The wave of populism that washed over the United Kingdom, the United States and many other countries from 2016 onwards looks like it may now be receding.
But some of its effects will linger. For the UK, the departure from the European Union will take decades to reverse, and indeed Brexit is perhaps irreversible. And the US now has a conservative majority of 6:3 in its Supreme Court.
Until and unless its composition changes, Americans are stuck with a court where six of the nine judges were nominated by Republican presidents— including three nominated by Donald Trump—and take a conservative approach to their jurisprudence.
Is there anything that can be done about this? Or should those who favour a liberal approach to the law simply wait for vacancies in due course? Should there be action or should there be patience?
The current and outgoing Democratic president Joe Biden believes there should be action, and that it should include a term limit for judges. In a statement, the White House said:
“Congress approved term limits for the presidency over 75 years ago, and President Biden believes they should do the same for the Supreme Court. The United States is the only major constitutional democracy that gives lifetime seats to its high court justices.”
It added: “Term limits would help ensure that the court’s membership changes with some regularity; make timing for court nominations more predictable and less arbitrary; and reduce the chance that any single presidency imposes undue influence for generations to come. President Biden supports a system in which the president would appoint a justice every two years to spend 18 years in active service on the Supreme Court.”
Others in his party favour expanding the court from nine to 13 judges by appointing further justices. They observe that the US Constitution is silent on the number of judges in the Supreme Court and argue there is no more reason to have nine justices than there is to have 13.
Of course, one suspects that the Democrats would be less anxious about the composition and structure of the Supreme Court if the 6:3 majority was in their favour. And it is true that Democrats were simply outmanoeuvred for two recent appointments by Republicans in the Senate, with a Republican majority in the Senate delaying the approval of one justice until Barack Obama left office and speedily approving another before Biden took office.
There is force in the view that Democrats should just take the hit and wait their turn. And if the court is expanded to 13, what objection will there be in principle to Republicans then expanding the court to 17, and so on. Appointing further justices appears a dead end.
But there would be merit in Biden’s proposal of a term limit even if the majority in the court was the other way around.
The UK has an age limit of 75 for membership of its Supreme Court. This means that there is a steady turnover of the UK’s most senior judges. Not a single current member of the UK Supreme Court was there before 2012, and only two of the 12 members can possibly still be in post in 12 years’ time. Indeed, three of the judges—a quarter of the total—will have to retire in the next five years.
This turnover is a good thing, for a Supreme Court should be about the law and not about personalities. Yes, from time to time there will be great and charismatic judges. There will also be appalling and self-promoting judges. But the character of an individual judge should never matter too much.

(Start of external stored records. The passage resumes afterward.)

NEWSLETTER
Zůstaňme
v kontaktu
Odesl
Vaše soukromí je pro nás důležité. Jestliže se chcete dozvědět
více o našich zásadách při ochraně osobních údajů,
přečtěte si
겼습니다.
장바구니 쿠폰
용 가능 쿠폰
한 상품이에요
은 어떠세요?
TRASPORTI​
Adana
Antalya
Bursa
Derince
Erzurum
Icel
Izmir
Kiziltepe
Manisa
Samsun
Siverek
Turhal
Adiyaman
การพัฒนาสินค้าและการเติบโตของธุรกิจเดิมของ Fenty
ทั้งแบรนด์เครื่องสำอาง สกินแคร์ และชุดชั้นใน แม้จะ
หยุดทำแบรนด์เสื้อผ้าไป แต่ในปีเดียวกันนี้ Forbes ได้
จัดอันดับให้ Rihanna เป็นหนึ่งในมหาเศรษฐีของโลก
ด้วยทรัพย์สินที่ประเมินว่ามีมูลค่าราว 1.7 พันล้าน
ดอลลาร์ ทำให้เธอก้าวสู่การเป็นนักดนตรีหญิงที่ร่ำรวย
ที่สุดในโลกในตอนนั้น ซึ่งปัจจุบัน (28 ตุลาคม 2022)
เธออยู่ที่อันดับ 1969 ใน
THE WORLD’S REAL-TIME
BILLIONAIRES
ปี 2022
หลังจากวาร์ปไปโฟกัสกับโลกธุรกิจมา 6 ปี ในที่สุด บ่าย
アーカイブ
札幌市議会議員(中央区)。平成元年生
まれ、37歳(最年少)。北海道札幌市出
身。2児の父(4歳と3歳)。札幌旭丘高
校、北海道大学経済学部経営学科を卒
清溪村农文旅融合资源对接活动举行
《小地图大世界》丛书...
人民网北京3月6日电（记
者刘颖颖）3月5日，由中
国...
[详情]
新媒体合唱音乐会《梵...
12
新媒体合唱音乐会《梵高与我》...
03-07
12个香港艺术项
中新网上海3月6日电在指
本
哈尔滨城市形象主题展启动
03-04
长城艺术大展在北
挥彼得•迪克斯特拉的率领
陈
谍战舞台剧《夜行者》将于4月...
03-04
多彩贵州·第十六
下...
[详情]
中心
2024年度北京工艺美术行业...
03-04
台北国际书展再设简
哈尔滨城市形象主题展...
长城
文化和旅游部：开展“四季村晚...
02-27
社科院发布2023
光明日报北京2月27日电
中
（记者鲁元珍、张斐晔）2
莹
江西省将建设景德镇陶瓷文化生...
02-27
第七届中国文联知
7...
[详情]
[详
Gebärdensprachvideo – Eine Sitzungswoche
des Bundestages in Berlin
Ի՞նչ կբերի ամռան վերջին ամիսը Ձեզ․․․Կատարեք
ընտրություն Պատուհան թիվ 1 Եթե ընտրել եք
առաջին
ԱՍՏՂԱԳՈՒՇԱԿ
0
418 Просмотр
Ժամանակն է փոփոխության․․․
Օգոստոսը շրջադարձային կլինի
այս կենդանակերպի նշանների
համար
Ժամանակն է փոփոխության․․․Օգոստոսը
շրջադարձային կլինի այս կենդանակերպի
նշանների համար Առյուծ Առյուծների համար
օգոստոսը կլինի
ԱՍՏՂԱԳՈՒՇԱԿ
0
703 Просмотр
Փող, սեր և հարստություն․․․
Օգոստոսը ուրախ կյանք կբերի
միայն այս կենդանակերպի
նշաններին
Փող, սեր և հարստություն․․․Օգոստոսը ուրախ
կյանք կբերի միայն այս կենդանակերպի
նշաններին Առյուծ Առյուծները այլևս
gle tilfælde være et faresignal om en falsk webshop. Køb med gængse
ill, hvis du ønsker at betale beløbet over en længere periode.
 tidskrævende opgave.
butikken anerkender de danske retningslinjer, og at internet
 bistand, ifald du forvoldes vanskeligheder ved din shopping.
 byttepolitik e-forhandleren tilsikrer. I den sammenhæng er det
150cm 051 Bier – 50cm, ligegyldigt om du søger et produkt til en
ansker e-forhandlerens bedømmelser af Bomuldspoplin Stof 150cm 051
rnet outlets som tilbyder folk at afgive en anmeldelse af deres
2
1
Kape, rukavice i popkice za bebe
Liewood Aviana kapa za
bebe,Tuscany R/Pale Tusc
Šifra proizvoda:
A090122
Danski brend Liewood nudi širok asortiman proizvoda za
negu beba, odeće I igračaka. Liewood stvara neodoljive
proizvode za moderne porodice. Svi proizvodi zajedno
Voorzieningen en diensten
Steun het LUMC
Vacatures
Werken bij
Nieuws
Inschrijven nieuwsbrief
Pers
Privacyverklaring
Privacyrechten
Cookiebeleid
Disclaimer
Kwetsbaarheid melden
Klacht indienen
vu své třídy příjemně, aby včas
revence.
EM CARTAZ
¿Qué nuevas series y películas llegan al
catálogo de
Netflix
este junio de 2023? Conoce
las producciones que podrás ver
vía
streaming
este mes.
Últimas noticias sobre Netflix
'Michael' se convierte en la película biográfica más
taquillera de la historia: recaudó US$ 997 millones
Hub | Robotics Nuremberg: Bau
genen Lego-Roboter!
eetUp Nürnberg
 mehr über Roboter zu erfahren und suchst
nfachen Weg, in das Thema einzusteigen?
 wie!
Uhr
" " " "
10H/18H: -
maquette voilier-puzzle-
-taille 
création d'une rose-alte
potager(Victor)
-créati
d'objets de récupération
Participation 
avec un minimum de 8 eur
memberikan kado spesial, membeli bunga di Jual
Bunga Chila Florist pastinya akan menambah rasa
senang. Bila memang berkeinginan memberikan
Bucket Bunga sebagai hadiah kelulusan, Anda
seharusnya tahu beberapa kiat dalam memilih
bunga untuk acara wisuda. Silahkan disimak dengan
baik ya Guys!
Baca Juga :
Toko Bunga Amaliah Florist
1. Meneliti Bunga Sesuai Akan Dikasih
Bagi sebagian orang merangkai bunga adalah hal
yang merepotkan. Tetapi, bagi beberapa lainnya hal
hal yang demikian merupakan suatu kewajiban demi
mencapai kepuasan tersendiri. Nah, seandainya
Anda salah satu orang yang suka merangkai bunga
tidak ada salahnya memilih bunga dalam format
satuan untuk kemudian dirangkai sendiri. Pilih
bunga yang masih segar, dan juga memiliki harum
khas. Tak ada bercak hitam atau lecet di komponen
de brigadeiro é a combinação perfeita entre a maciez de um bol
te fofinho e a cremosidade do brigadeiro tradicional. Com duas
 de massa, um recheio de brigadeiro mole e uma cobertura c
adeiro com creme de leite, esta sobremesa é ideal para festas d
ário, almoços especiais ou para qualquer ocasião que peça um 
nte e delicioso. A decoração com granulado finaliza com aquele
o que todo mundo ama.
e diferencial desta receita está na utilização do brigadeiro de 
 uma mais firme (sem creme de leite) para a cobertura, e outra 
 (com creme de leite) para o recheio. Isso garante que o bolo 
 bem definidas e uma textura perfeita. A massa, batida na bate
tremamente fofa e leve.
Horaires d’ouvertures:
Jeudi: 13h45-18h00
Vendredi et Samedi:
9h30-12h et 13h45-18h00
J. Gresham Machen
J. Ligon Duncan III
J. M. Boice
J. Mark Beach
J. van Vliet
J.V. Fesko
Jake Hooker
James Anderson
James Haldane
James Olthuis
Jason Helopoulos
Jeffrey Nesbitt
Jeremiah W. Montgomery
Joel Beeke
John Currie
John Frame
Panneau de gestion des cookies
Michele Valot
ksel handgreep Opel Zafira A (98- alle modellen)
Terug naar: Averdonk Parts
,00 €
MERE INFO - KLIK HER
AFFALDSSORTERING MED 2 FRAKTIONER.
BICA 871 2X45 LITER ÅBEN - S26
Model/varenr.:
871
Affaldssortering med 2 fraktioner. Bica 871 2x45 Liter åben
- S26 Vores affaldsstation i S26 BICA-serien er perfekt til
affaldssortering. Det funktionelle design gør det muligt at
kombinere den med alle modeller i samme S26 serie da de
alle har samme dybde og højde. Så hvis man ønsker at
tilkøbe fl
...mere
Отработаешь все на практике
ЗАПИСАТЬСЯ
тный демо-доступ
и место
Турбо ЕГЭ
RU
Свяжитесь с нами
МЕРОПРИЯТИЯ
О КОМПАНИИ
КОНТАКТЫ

As with term limits, age limits raise the obvious problem of losing experience and wisdom to an arbitrary cut-off. But that concern has to be balanced against the need to prevent possible misuse of lifetime appointments.
The Biden proposal of a limit of 18 years, with an appointment every two years, means that no one president or Senate will be able to dominate Supreme Court appointments. It means that a markedly radical president—whether liberal or conservative, or even something else—will not benefit from a windfall of vacancies.
Unlike expanding—that is, packing—the court, introducing term limits makes sense from a non-partisan perspective. It is something that could and should appeal as much to a conservative faced with the prospect of a young liberal majority in the court as it does to the liberal facing the current conservative majority.
The only question is the length of the term. Eighteen years is a long time: four-and-a-half presidential terms or three Senate terms. But it seems about right: most justices with the appropriate experience are appointed in their 50s and so it would fit with the current age profile of judges.
As the White House statement observes, there is a term limit for presidents—and this is imposed regardless of what the electorate may want. There appears no inherent reason why there cannot be term limits for others who derive their power from the text of the constitution. Of course, the implication is that there should also be term limits for legislators—and that is not a bad idea either.